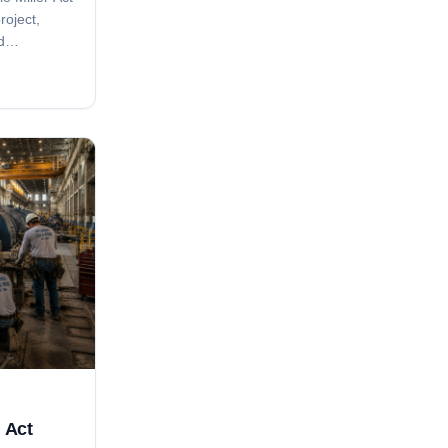
roject,
d
ice
s tied to
ing.
r Act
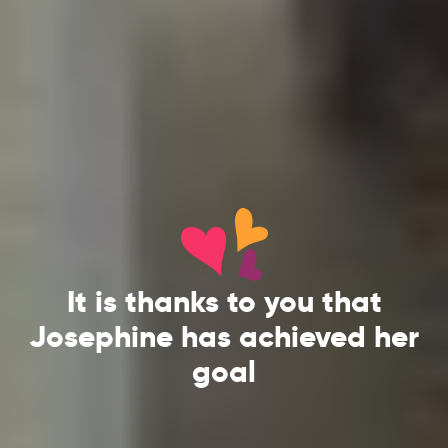
It is thanks to you that
Josephine has achieved her
goal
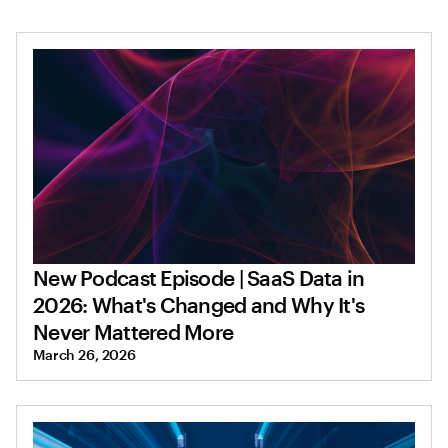
New Podcast Episode | SaaS Data in
2026: What's Changed and Why It's
Never Mattered More
March 26, 2026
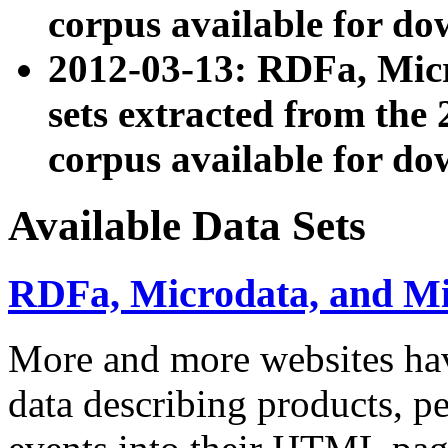
corpus available for do
2012-03-13: RDFa, Mic
sets extracted from t
corpus available for do
Available Data Sets
RDFa, Microdata, and M
More and more websites hav
data describing products, pe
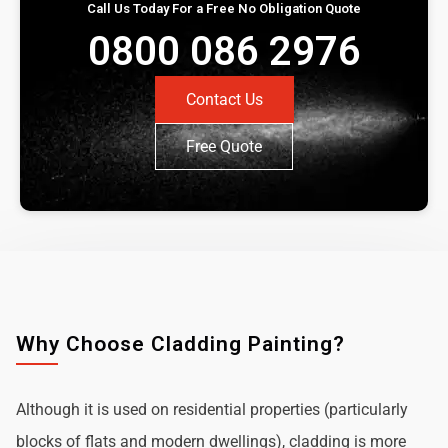
Call Us Today For a Free No Obligation Quote
0800 086 2976
Contact Us
Free Quote
Why Choose Cladding Painting?
Although it is used on residential properties (particularly
blocks of flats and modern dwellings), cladding is more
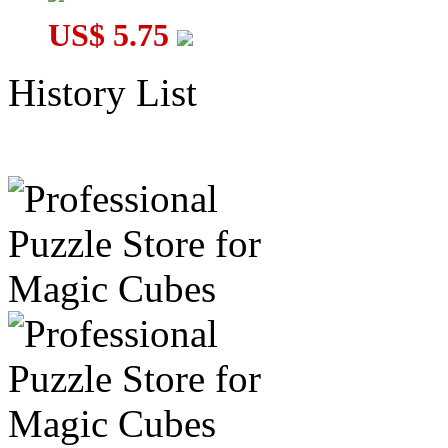
US$ 5.75
History List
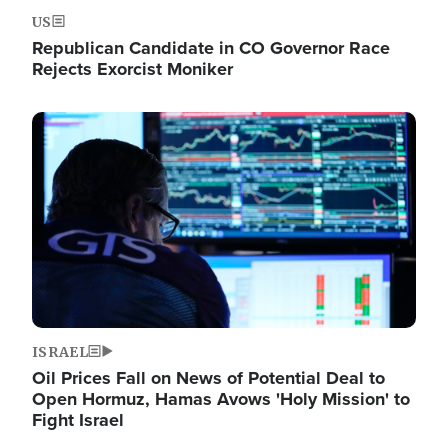
US
Republican Candidate in CO Governor Race
Rejects Exorcist Moniker
Image
ISRAEL
Oil Prices Fall on News of Potential Deal to
Open Hormuz, Hamas Avows 'Holy Mission' to
Fight Israel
★ ★ ★
- What the exercise asks: Copy out the text from every row above word for word, keeping each line as it is and leaving out the pictures.

- Completed task:
roject,
d
ice
s tied to
ing.
r Act
It is thanks to you that
Josephine has achieved her
goal
New Podcast Episode | SaaS Data in
2026: What's Changed and Why It's
Never Mattered More
March 26, 2026
corpus available for do
2012-03-13: RDFa, Mic
sets extracted from t
corpus available for do
Available Data Sets
RDFa, Microdata, and M
More and more websites hav
data describing products, pe
Call Us Today For a Free No Obligation Quote
0800 086 2976
Contact Us
Free Quote
Why Choose Cladding Painting?
Although it is used on residential properties (particularly
blocks of flats and modern dwellings), cladding is more
US$ 5.75
History List
US
Republican Candidate in CO Governor Race
Rejects Exorcist Moniker
Image
ISRAEL
Oil Prices Fall on News of Potential Deal to
Open Hormuz, Hamas Avows 'Holy Mission' to
Fight Israel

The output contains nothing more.